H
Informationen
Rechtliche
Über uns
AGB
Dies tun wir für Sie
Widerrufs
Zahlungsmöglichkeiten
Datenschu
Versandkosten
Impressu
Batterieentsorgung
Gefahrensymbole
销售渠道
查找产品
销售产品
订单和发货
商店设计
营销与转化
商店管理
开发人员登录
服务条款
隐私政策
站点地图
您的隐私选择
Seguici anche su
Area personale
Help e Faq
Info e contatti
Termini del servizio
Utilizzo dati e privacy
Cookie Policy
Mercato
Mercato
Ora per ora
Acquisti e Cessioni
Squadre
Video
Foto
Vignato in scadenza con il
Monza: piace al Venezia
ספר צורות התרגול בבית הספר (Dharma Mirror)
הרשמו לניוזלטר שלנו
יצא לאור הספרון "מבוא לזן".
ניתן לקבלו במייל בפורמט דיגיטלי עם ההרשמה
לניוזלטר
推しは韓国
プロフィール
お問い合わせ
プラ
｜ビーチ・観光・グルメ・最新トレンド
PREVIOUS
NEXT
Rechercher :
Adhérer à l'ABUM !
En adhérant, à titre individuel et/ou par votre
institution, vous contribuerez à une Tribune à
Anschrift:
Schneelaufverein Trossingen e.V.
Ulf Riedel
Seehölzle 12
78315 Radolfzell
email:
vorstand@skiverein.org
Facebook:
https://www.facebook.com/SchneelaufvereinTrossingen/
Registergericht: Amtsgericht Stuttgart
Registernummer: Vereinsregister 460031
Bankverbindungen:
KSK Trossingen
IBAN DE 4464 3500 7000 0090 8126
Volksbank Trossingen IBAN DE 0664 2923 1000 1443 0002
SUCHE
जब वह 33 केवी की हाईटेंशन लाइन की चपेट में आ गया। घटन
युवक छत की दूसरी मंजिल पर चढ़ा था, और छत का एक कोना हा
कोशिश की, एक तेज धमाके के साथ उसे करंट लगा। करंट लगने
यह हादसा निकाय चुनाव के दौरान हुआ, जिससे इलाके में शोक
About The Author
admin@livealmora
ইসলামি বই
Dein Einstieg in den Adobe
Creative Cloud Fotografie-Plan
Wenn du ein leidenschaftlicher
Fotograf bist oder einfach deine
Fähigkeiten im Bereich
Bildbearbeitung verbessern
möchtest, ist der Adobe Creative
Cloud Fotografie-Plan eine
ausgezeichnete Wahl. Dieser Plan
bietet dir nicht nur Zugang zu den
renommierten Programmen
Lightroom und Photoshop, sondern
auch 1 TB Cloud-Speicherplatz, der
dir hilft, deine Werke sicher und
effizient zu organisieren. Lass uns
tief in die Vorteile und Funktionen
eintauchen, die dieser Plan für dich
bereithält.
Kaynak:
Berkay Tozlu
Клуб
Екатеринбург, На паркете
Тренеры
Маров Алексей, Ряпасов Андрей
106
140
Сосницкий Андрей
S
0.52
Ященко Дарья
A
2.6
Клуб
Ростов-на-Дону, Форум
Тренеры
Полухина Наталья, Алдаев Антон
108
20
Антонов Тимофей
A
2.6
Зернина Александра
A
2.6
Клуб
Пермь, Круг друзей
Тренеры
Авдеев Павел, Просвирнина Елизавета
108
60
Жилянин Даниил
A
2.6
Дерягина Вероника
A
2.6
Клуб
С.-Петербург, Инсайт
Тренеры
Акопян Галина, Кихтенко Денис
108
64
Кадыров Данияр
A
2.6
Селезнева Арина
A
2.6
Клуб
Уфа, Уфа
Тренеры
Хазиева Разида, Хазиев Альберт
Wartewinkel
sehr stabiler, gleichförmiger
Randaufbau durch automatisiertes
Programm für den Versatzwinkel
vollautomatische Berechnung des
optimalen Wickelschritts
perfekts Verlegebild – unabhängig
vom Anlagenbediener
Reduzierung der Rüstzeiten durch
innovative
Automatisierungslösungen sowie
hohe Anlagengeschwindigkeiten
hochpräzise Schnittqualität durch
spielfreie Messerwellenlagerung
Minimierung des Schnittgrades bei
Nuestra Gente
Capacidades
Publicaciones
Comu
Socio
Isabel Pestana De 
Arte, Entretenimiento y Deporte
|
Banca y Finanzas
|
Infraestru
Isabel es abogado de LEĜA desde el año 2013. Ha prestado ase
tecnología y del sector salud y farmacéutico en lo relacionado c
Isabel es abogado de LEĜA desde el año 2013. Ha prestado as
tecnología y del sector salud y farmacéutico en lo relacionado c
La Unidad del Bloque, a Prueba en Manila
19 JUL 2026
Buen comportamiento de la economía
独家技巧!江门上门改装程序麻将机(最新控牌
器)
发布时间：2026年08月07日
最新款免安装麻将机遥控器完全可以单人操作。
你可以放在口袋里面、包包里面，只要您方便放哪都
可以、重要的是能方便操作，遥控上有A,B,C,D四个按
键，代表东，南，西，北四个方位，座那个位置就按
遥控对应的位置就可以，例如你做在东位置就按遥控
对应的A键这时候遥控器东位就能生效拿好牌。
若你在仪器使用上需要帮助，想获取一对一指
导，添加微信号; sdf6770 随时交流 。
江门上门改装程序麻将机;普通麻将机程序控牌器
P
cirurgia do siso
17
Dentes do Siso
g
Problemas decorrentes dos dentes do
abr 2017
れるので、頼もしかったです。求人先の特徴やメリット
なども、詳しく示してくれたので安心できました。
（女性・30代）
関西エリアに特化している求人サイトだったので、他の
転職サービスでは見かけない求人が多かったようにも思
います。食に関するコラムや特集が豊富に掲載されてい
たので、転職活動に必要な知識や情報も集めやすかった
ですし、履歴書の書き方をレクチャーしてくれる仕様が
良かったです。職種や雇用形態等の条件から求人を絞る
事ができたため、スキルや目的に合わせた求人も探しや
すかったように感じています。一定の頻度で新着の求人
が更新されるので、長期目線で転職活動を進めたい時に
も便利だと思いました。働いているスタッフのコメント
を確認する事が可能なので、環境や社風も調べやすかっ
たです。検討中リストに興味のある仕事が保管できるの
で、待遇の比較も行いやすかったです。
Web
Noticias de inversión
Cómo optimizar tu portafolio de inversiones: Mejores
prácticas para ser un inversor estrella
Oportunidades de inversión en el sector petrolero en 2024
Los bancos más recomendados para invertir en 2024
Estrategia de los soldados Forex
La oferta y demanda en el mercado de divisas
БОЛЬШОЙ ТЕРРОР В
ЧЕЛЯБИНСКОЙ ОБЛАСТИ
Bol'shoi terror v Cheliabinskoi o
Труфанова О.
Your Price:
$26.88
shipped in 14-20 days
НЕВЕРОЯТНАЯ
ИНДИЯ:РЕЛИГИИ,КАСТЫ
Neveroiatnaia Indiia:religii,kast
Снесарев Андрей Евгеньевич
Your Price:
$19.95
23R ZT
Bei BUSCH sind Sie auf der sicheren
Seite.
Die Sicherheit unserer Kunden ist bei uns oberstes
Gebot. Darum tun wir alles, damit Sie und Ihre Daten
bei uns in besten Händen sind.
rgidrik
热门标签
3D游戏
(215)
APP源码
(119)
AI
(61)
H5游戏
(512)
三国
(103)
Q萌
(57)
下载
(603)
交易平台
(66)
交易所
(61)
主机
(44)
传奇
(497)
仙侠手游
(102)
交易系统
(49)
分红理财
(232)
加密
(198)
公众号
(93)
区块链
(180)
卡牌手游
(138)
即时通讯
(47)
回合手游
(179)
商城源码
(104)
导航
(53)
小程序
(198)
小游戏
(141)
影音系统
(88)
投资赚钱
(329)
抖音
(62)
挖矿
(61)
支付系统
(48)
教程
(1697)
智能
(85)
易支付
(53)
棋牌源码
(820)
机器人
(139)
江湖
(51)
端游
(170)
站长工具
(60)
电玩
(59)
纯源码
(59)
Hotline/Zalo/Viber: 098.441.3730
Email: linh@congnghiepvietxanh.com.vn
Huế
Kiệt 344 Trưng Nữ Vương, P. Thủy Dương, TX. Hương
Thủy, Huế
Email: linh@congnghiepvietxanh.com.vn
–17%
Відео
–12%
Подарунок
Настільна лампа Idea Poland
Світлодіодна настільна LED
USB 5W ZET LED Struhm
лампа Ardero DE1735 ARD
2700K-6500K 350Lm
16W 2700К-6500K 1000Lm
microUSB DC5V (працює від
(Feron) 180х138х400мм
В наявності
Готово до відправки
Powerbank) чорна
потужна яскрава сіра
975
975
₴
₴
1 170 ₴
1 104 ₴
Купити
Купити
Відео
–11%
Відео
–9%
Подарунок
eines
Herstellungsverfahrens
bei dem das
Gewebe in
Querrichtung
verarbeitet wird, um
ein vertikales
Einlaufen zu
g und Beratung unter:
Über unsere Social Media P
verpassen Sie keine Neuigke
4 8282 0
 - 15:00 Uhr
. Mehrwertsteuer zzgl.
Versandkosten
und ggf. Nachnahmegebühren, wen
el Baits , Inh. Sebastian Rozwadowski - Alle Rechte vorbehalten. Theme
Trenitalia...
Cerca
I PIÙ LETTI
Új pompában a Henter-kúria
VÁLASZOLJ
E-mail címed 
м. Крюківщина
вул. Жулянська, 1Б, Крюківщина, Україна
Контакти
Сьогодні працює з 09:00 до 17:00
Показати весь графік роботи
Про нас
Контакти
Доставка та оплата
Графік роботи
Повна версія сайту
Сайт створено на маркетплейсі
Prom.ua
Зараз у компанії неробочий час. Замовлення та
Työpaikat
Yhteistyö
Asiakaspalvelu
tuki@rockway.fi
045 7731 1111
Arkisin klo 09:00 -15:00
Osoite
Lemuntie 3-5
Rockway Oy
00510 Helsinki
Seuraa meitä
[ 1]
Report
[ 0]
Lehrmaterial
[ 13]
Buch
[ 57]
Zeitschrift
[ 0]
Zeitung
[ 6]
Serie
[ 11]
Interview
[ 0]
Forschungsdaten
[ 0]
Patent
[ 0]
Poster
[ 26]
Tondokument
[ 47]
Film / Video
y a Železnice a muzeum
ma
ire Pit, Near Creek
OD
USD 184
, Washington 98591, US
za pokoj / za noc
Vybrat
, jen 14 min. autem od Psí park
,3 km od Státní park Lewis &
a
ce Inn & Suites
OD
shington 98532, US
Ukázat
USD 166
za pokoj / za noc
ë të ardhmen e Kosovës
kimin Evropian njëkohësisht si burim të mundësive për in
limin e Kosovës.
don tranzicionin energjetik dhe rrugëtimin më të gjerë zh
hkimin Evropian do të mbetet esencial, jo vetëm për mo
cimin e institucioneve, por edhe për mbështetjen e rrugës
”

* _PROBLEM_
Exact reproduction is required. Give the lines of the data from its first line through the line containing "En adhérant, à", and no others.

* _EXERCISE RESULT_
H
Informationen
Rechtliche
Über uns
AGB
Dies tun wir für Sie
Widerrufs
Zahlungsmöglichkeiten
Datenschu
Versandkosten
Impressu
Batterieentsorgung
Gefahrensymbole
销售渠道
查找产品
销售产品
订单和发货
商店设计
营销与转化
商店管理
开发人员登录
服务条款
隐私政策
站点地图
您的隐私选择
Seguici anche su
Area personale
Help e Faq
Info e contatti
Termini del servizio
Utilizzo dati e privacy
Cookie Policy
Mercato
Mercato
Ora per ora
Acquisti e Cessioni
Squadre
Video
Foto
Vignato in scadenza con il
Monza: piace al Venezia
ספר צורות התרגול בבית הספר (Dharma Mirror)
הרשמו לניוזלטר שלנו
יצא לאור הספרון "מבוא לזן".
ניתן לקבלו במייל בפורמט דיגיטלי עם ההרשמה
לניוזלטר
推しは韓国
プロフィール
お問い合わせ
プラ
｜ビーチ・観光・グルメ・最新トレンド
PREVIOUS
NEXT
Rechercher :
Adhérer à l'ABUM !
En adhérant, à titre individuel et/ou par votre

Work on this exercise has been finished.